During this winter of our discontent here in Boston, baseball season seems as far away as the moon. Perhaps that’s why I find myself waxing nostalgic about the game, thinking back to my boyhood years when I became a fan.
During my latter grade school years, I discovered baseball, both watching and playing. The watching was inspired by my 80-something grandfather, who was living with us in Northwest Indiana and enjoyed Chicago Cubs games on television. He didn’t speak much English, but he could follow the ballgames, and so after school and during summers, we’d often watch with him in our little TV room. Here’s the song that would open many a Cubs telecast:
The playing was by way of my friends, who were big sports fans. A few were on organized Little League teams, but for most of us baseball was a pick-up game played on the local parkway, with improvised diamonds. I was terrible at first, but I had fun and kept at it, to the point where I could hold my own hitting and fielding.
In fact, my affinity for the game grew quickly, and the slightest sign of spring became reason to get out my baseball glove and bat. Once the temperatures hit the 60s, I would be full of anticipation for the coming Cubs season and for our parkway ballgames. I’d check the newspaper for news about spring training and search out neighborhood pals to play catch. I also became a fan of tabletop baseball games that used statistical charts and cards to simulate the performances of real-life baseball players — the forerunners of today’s sophisticated computer and video games.

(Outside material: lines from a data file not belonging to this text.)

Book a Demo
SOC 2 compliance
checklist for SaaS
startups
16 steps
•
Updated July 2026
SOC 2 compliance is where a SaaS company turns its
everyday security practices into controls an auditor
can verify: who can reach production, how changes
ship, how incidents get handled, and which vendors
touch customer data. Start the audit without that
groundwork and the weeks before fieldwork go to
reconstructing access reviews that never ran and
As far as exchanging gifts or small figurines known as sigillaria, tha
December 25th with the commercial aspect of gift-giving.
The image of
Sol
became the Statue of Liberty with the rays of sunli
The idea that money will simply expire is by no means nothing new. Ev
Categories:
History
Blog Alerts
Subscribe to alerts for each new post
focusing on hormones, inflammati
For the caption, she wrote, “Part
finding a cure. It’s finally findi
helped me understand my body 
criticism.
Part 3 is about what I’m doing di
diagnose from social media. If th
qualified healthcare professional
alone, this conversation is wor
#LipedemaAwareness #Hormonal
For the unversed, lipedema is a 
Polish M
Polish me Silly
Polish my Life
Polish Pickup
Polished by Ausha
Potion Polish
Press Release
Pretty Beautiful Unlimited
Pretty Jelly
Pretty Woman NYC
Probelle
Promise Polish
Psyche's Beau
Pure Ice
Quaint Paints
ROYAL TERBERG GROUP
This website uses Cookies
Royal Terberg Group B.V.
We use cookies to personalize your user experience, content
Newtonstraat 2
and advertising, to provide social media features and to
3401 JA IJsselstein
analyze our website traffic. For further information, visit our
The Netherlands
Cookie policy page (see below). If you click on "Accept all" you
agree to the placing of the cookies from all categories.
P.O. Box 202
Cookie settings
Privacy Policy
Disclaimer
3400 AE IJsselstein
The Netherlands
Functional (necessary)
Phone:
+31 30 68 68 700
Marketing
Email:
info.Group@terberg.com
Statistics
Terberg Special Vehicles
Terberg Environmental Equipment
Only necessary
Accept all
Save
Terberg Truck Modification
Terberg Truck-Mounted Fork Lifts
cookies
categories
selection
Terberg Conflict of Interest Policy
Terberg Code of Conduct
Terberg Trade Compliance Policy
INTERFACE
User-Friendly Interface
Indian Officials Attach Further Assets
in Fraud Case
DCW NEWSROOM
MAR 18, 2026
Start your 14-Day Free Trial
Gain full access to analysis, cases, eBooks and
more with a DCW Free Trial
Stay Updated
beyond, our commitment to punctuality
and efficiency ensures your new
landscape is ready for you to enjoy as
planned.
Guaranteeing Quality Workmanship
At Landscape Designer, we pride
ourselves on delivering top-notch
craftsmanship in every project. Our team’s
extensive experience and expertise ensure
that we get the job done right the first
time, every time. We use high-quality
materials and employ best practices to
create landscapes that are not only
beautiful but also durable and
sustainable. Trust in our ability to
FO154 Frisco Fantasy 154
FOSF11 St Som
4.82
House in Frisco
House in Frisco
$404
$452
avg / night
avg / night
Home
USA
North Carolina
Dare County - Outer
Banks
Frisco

As I got older my focus on baseball waned. But after I graduated from law school, I rediscovered the game. I was in New York City by then, and in the mid-1980s it was still possible to get Mets grandstand seats for under $10. I shared a pair of season tickets with friends during the Mets 1986 World Series championship season, and it was a blast. I also joined fellow Legal Aid Society lawyers for weekly softball games in Brooklyn’s Prospect Park. Yup, those were good years.
Today, I’d be in better physical shape if I was still playing softball, instead of anticipating the start of fantasy baseball season and playing baseball board and computer games! Whatever. Until this snow starts to clear up, any manifestations of baseball around here will be virtual anyway.